When the Vikings advanced to the NFC Championship Game following the 2017 season, they relied on more than one miracle.
Their quarterback, Case Keenum, was a backup starting only because of injuries to Sam Bradford. Their starting running back was a reserve, playing because of an injury to Dalvin Cook.
Adam Thielen, the former street free agent, staged his breakthrough season. They were remarkably healthy, with only one key defensive starter, Everson Griffen, missing a game — and he missed only one.
They were lucky to play a string of bad or backup quarterbacks; they knocked Aaron Rodgers out for the season on Oct. 15; and they were lucky to avoid an epic choke at home against the Saints in the second half of their first playoff game.
The current Vikings spent much of this week talking about the letdown that occurred after that Saints game, when they went to Philadelphia and lost 38-7. What is easily overlooked amid all the talk of "turning the page," as Kyle Rudolph put it, is that the page has already been turned.

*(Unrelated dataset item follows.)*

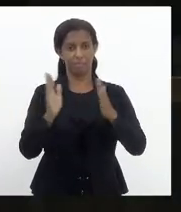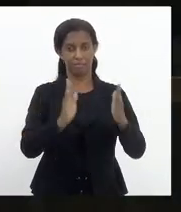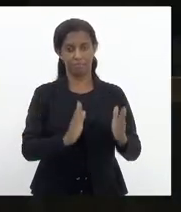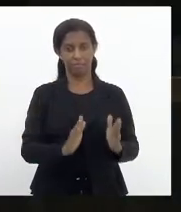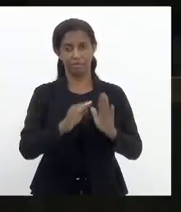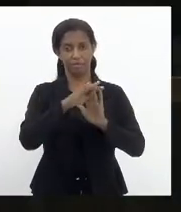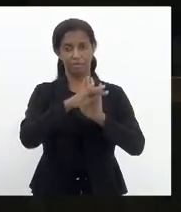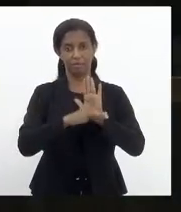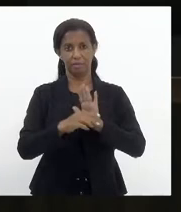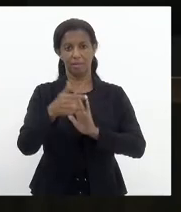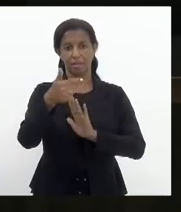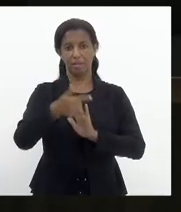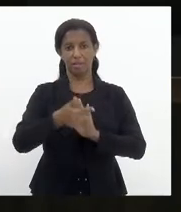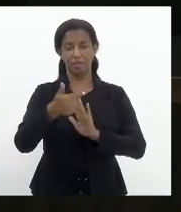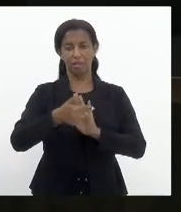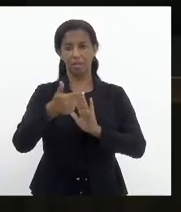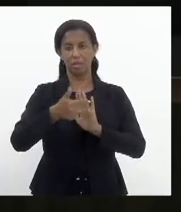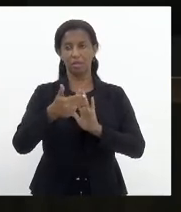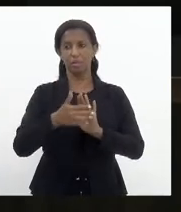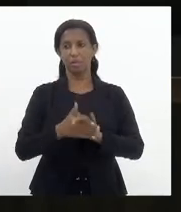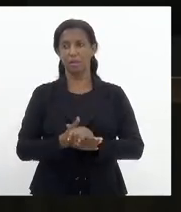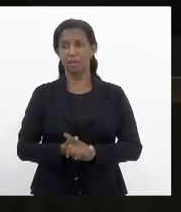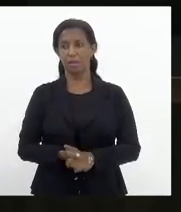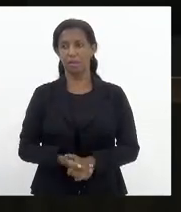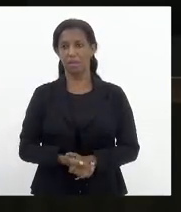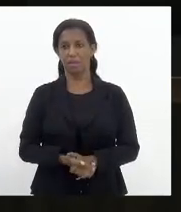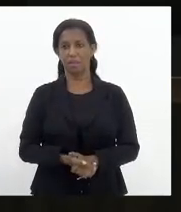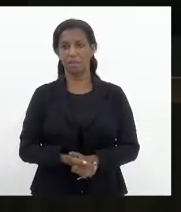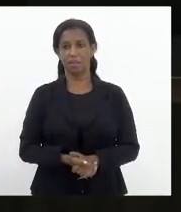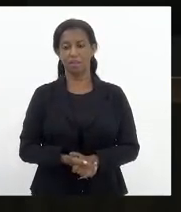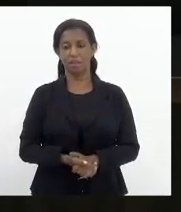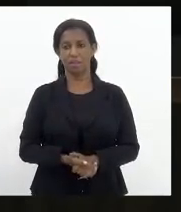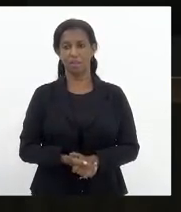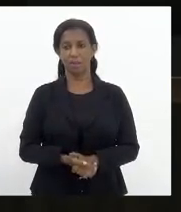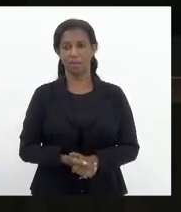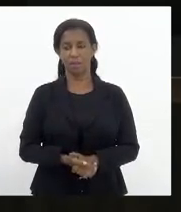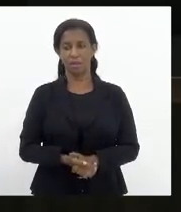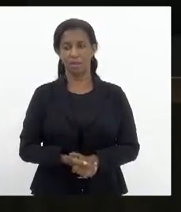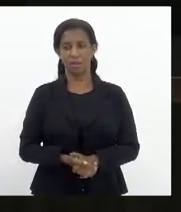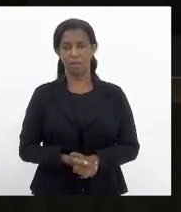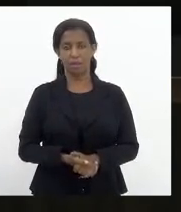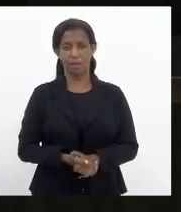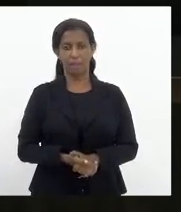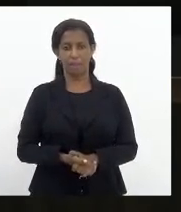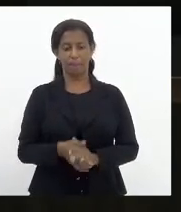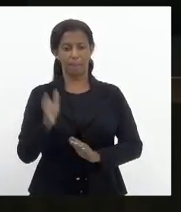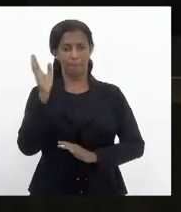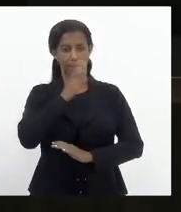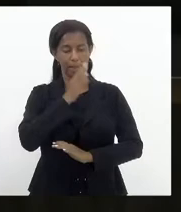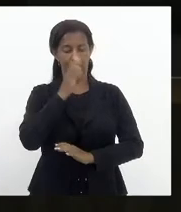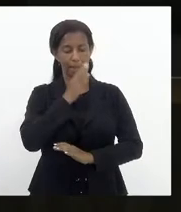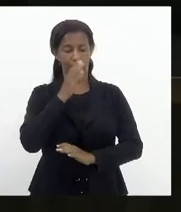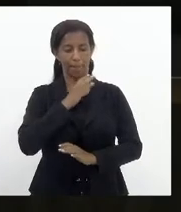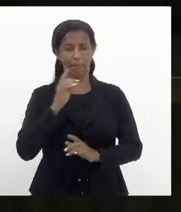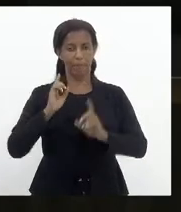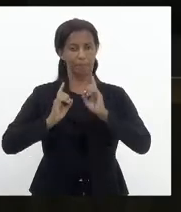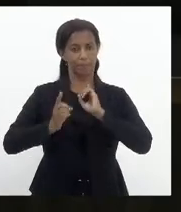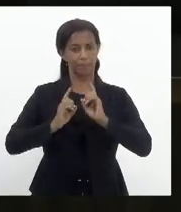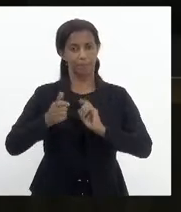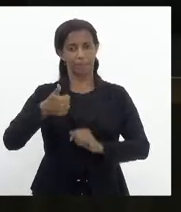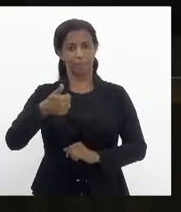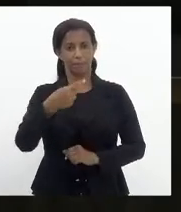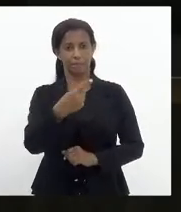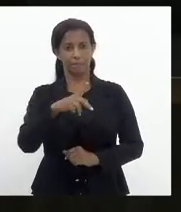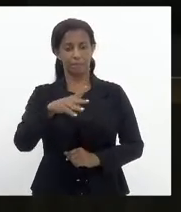à ordem da segunda sessão extraordinária, que seria às 18 horas e 45 minutos. Anuncio, em regime de urgência e discussão, o único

This year's success is far more about methodology than miracles.
This is a completely different offense from the one that scored zero points after the opening drive vs. the Eagles. And this is a team that, for better or worse, was unable to cruise through the regular season, ending with an embarrassing loss at home to the Green Bay Packers on Monday night and a loss to the Bears in which the Vikings held out most of their starters.
That team had momentum, if such a thing exists. This team did not. That team was outscored 62-19 over the last six quarters of the postseason; this team won in overtime in the most intimidating stadium in the NFL.